§ **Task details**
Search the data for the string "education" and copy each line where it turns up.

Collected data
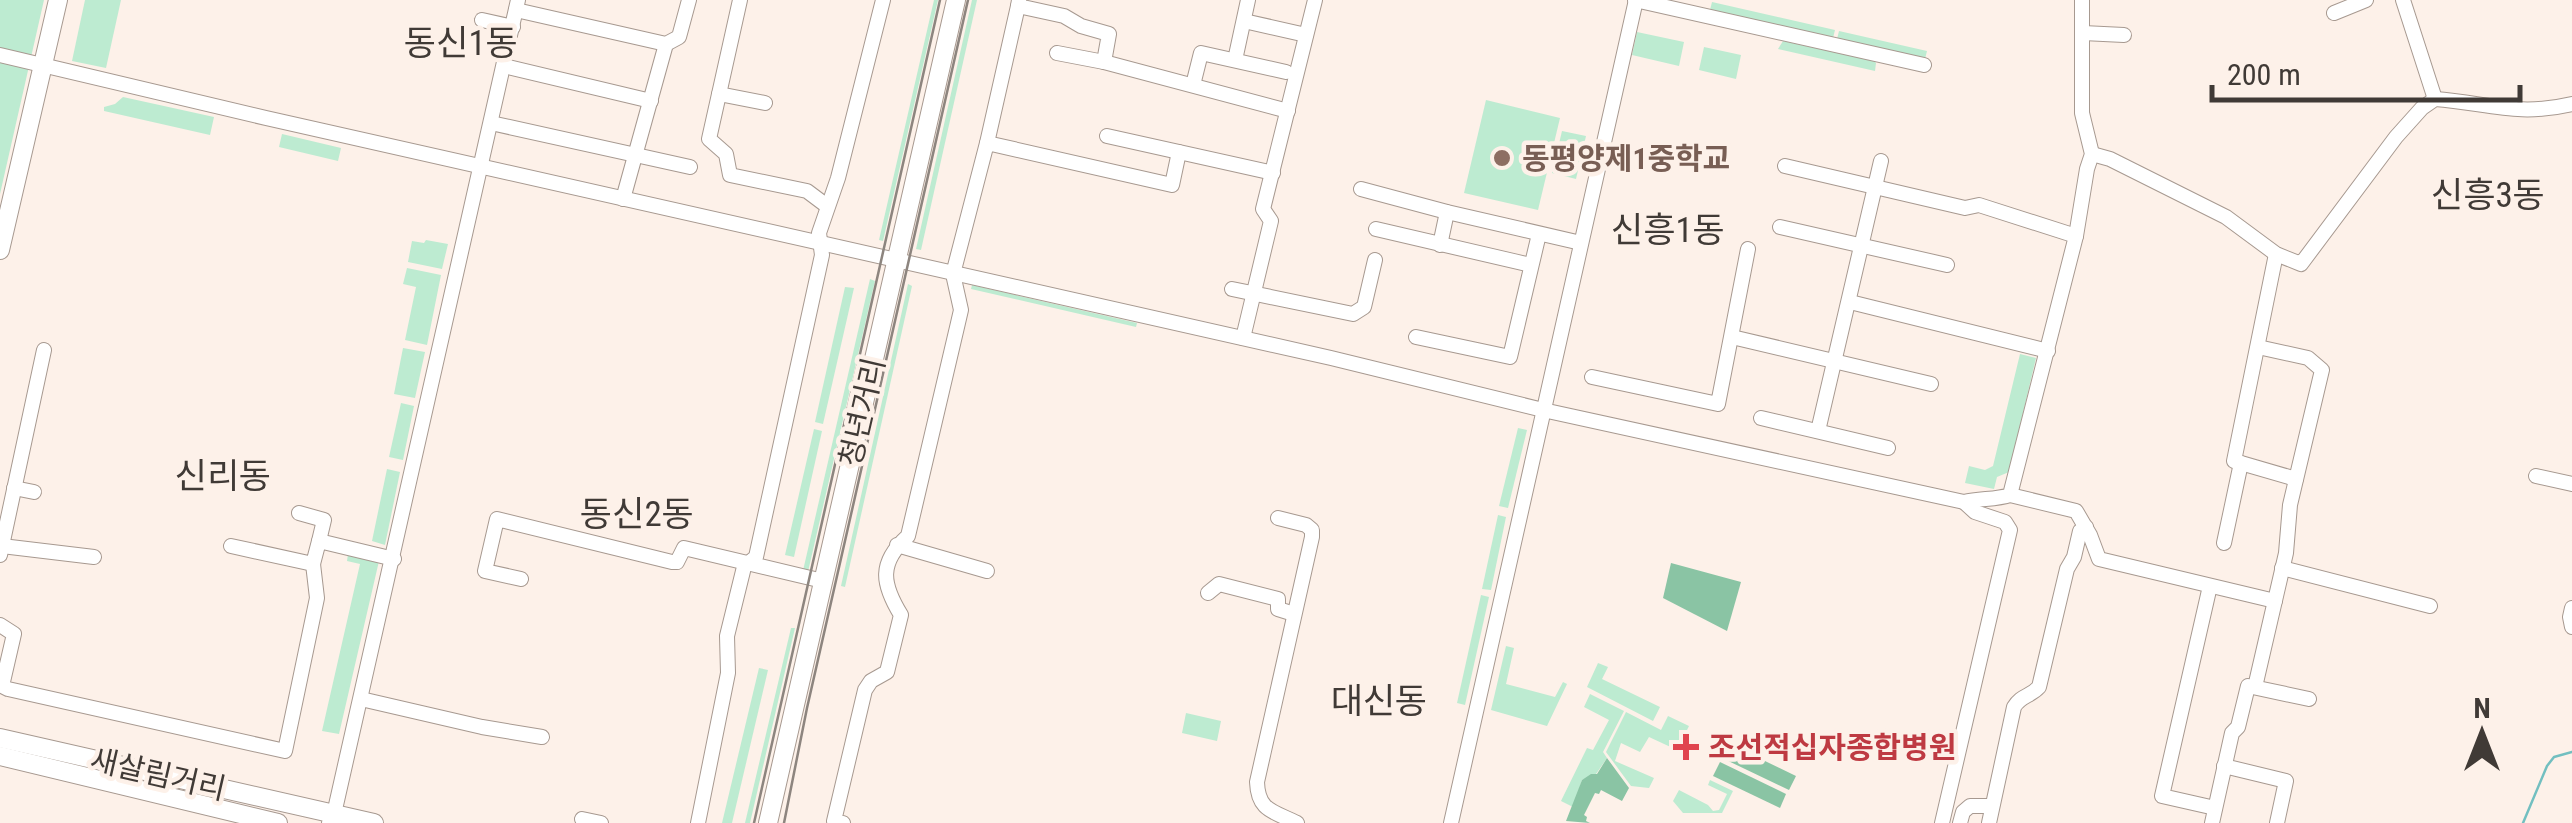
<svg xmlns="http://www.w3.org/2000/svg" width="2572" height="823" viewBox="0 0 2572 823" font-family="'Roboto Condensed','Noto Sans KR',sans-serif">
<style>
.green{fill:#bdebd1}
.forest{fill:#8ac4a4}
.lines{fill:none;stroke-linecap:round;stroke-linejoin:round}
.stream{stroke:#72bfc0;stroke-width:2.5}
.minor-casing{stroke:#a79990;stroke-width:16}
.major-casing{stroke:#a79990;stroke-width:20}
.minor{stroke:#fff;stroke-width:14}
.major{stroke:#fff;stroke-width:18}
.tram{stroke:#8d857f;stroke-width:2.5}
.education-dot{fill:#8d6e63;stroke:#fdf1e9;stroke-width:4}
.health-dot{fill:#e0444e;stroke:#fdf1e9;stroke-width:4}
.labels{text-anchor:middle;dominant-baseline:central;stroke-width:9;stroke-linejoin:round;paint-order:stroke}
.education-label{font-size:30px;font-weight:bold;fill:#785e54;stroke:#fdf1e9;text-anchor:start}
.street-label{font-size:30px;fill:#403a36;stroke:#fdf1e9}
.health-label{font-size:30px;font-weight:bold;fill:#be3a42;stroke:#fdf1e9;text-anchor:start}
.quarter-label{font-size:35px;fill:#403a36;stroke:#fdf1e9}
</style>
<rect width="100%" height="100%" fill="#fdf1e9"/>
<g class="green">
<path d="M0,0H44L0,194Z"/>
<path d="M85,0H121L106,68L72,61Z"/>
<path d="M934,0H938L883,241L879,240Z"/>
<path d="M972,0H977L921,250L916,249Z"/>
<path d="M1712,2L1835,30L1833,38L1710,10Z"/>
<path d="M1839,31L1927,51L1925,59L1837,39Z"/>
<path d="M1637,32L1684,42L1679,66L1632,55Z"/>
<path d="M1783,41L1874,61L1876,63L1875,71L1778,49Z"/>
<path d="M1704,47L1741,55L1736,79L1699,70Z"/>
<path d="M123,97L214,117L210,135L104,111V107L115,104Z"/>
<path d="M1486,100L1560,118L1538,210L1464,193Z"/>
<path d="M1562,131L1586,136L1576,179L1552,173Z"/>
<path d="M282,134L341,148L338,161L279,147Z"/>
<path d="M426,240L448,244L442,269L408,262L412,241L424,243Z"/>
<path d="M407,268L441,275L427,345L405,340L416,287L403,284Z"/>
<path d="M870,279L875,281L807,576L802,575Z"/>
<path d="M908,284L912,286L845,587L841,586Z"/>
<path d="M972,285L1137,323L1136,327L971,289Z"/>
<path d="M845,287L854,288L823,424L815,422Z"/>
<path d="M403,348L425,352L415,398L394,394Z"/>
<path d="M2020,354L2036,358L2009,472L1997,477L1994,489L1965,483L1969,466L1985,470L1993,466Z"/>
<path d="M401,403L414,406L403,460L389,457Z"/>
<path d="M1518,428L1527,430L1508,508L1499,506Z"/>
<path d="M814,429L822,431L794,557L785,555Z"/>
<path d="M387,469L400,472L385,545L372,541Z"/>
<path d="M1498,515L1506,517L1491,590L1482,589Z"/>
<path d="M348,554L379,561L339,734L322,731L360,564L347,561Z"/>
<path d="M1481,595L1489,597L1465,705L1457,703Z"/>
<path d="M791,628H795L750,823H745Z"/>
<path d="M1506,646L1514,648L1506,684L1555,697L1563,682L1567,684L1547,726L1491,710Z"/>
<path d="M1598,663L1608,667L1602,679L1660,707L1653,721L1587,687Z"/>
<path d="M759,668L768,670L732,823H722Z"/>
<path d="M1590,694L1624,711L1603,752L1607,758L1596,774L1582,780L1573,807L1561,801L1587,748L1593,750L1609,720L1584,707Z"/>
<path d="M1626,712L1661,730L1668,716L1689,726L1677,750L1649,737L1640,752L1621,743L1615,761L1654,778L1649,788L1631,786L1606,752Z"/>
<path d="M1186,713L1221,721L1217,741L1182,733Z"/>
<path d="M1710,780L1733,791L1722,813H1683L1673,801L1679,790L1708,805L1713,811L1719,810L1727,794L1708,785Z"/>
</g>
<g class="forest">
<path d="M1671,563L1741,582L1727,631L1663,598Z"/>
<path d="M1736,747L1796,776L1789,790L1722,758L1726,750L1733,753Z"/>
<path d="M1607,758L1629,788L1622,801L1601,790L1599,794L1595,793L1584,815L1587,817L1586,821L1590,823L1566,821L1582,780L1591,774H1597Z"/>
<path d="M1720,762L1786,794L1780,808L1713,776Z"/>
</g>
<g class="lines">
<path class="stream" d="M2523,823L2547,766L2554,757L2572,752"/>
<g class="minor-casing">
<g id="minor">
<path d="M740,0L709,139L726,154L730,175L807,191L827,206"/>
<path d="M1019,0L1018,6L1064,16L1081,26L1109,34L1104,62"/>
<path d="M1635,0L1924,65"/>
<path d="M2403,0L2435,99"/>
<path d="M516,10L666,44L679,37L689,0"/>
<path d="M2334,13L2366,0"/>
<path d="M482,20L513,27"/>
<path d="M1244,21L1306,35"/>
<path d="M2083,33L2124,35"/>
<path d="M1057,53L1104,62L1288,111"/>
<path d="M0,55L266,118L1331,358L1543,410L1964,502C1980,498 1996,500 2010,495L2076,236L2087,169L2092,154L2082,113V0"/>
<path d="M1235,60L1248,0"/>
<path d="M504,66L651,101"/>
<path d="M1193,85L1201,53L1286,72"/>
<path d="M719,94L765,103"/>
<path d="M491,123L690,167"/>
<path d="M1107,136L1273,173"/>
<path d="M987,143L1018,6"/>
<path d="M2092,154L2110,159L2226,217L2276,254L2301,264L2396,137L2422,108L2435,99C2488,103 2517,117 2572,104"/>
<path d="M1785,166L1965,208L1979,205L2076,236"/>
<path d="M1361,189L1447,212L1581,243"/>
<path d="M623,199L666,44"/>
<path d="M1780,227L1947,265"/>
<path d="M1376,229L1531,265"/>
<path d="M1440,245L1447,212"/>
<path d="M2276,254L2234,461L2296,479"/>
<path d="M1232,289L1353,314L1364,307L1375,260"/>
<path d="M1850,302L2048,351"/>
<path d="M1416,337L1510,357L1539,234"/>
<path d="M1732,337L1931,384"/>
<path d="M1243,338L1271,221L1263,209L1315,0"/>
<path d="M1592,377L1718,404L1748,249"/>
<path d="M1761,418L1888,448"/>
<path d="M1818,431L1881,161"/>
<path d="M2536,476L2572,484"/>
<path d="M14,488L34,492"/>
<path d="M2010,495L2076,511L2090,535L2099,559L2275,601"/>
<path d="M299,513L324,520L319,541"/>
<path d="M1278,518L1306,525L1312,530V537L1257,782C1258,811 1273,811 1297,823"/>
<path d="M2224,543L2241,463"/>
<path d="M897,545L987,571"/>
<path d="M2,546L94,557"/>
<path d="M231,546L313,564L319,541L394,559"/>
<path d="M0,555L44,350"/>
<path d="M2282,568L2430,606"/>
<path d="M521,579L485,571L497,519L672,562H677L684,548L823,581"/>
<path d="M2210,586L2162,796L2215,808"/>
<path d="M1208,593L1219,584L1278,599V609L1294,614"/>
<path d="M2572,608L2570,617L2572,627"/>
<path d="M0,625L14,634L2,686L8,689L285,751L317,598L313,564"/>
<path d="M2255,687L2286,553L2290,505L2322,370L2308,358L2258,347"/>
<path d="M361,699L482,727L542,737"/>
<path d="M2224,766L2286,781L2277,823"/>
<path d="M582,819L601,823"/>
<path d="M329,823L334,814L518,0"/>
<path d="M698,823L728,673L727,636L744,567L756,557L822,255L819,233L838,178L883,0"/>
<path d="M843,823L834,821L865,690L871,681L887,672L901,615C882,584 878,563 908,536L958,323L961,310L953,274L987,143L1172,185L1179,152"/>
<path d="M1451,823L1636,0"/>
<path d="M1942,823L2010,530L2005,522L1975,512L1964,502"/>
<path d="M1960,823L1963,812L1970,806H1991"/>
<path d="M1989,823L2014,707C2021,695 2030,697 2039,687L2067,569L2074,557L2080,531L2086,527"/>
<path d="M2212,823L2232,733L2238,727L2248,686L2309,699"/>
</g>
</g>
<g class="major-casing">
<g id="major">
<path d="M0,250L58,0"/>
<path d="M0,738L374,823"/>
<path d="M0,756L278,823"/>
<path d="M768,823L956,0"/>
</g>
</g>
<use href="#minor" class="minor"/>
<use href="#major" class="major"/>
<g class="tram">
<path d="M754,823L940,0"/>
<path d="M784,823L807,708L968,0"/>
</g>
</g>
<circle class="education-dot" cx="1502" cy="158" r="10"/>
<path class="health-dot" d="M1681 732h10v10h10v10h-10v10h-10v-10h-10v-10h10z"/>
<g class="labels">
<g class="education-label">
<text x="1522" y="158">동평양제1중학교</text>
</g>
<g class="street-label">
<text transform="translate(862 412) rotate(-77)">청년거리</text>
<text transform="translate(158 774) rotate(13)">새살림거리</text>
</g>
<g class="health-label">
<text x="1708" y="747">조선적십자종합병원</text>
</g>
<g class="quarter-label">
<text x="461" y="43">동신1동</text>
<text x="2488" y="195">신흥3동</text>
<text x="1668" y="230">신흥1동</text>
<text x="223" y="476">신리동</text>
<text x="637" y="514">동신2동</text>
<text x="1379" y="701">대신동</text>
</g>
</g>
<g transform="translate(2482 733)" stroke="#fdf1e9" stroke-width="8" paint-order="stroke">
<path d="M0-8L18 38L0 25L-18 38Z" fill="#403a36"/>
<text y="-15" font-size="28" font-weight="bold" text-anchor="middle" fill="#403a36">N</text>
</g>
<path d="M2212 85v15h308v-15" fill="none" stroke="#403a36" stroke-width="5"/>
<text x="2227" y="85" font-size="30" fill="#403a36" stroke="#fdf1e9" stroke-width="8" paint-order="stroke">200 m</text>
</svg>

§ **Exercise response**
.education-dot{fill:#8d6e63;stroke:#fdf1e9;stroke-width:4}
.education-label{font-size:30px;font-weight:bold;fill:#785e54;stroke:#fdf1e9;text-anchor:start}
<circle class="education-dot" cx="1502" cy="158" r="10"/>
<g class="education-label">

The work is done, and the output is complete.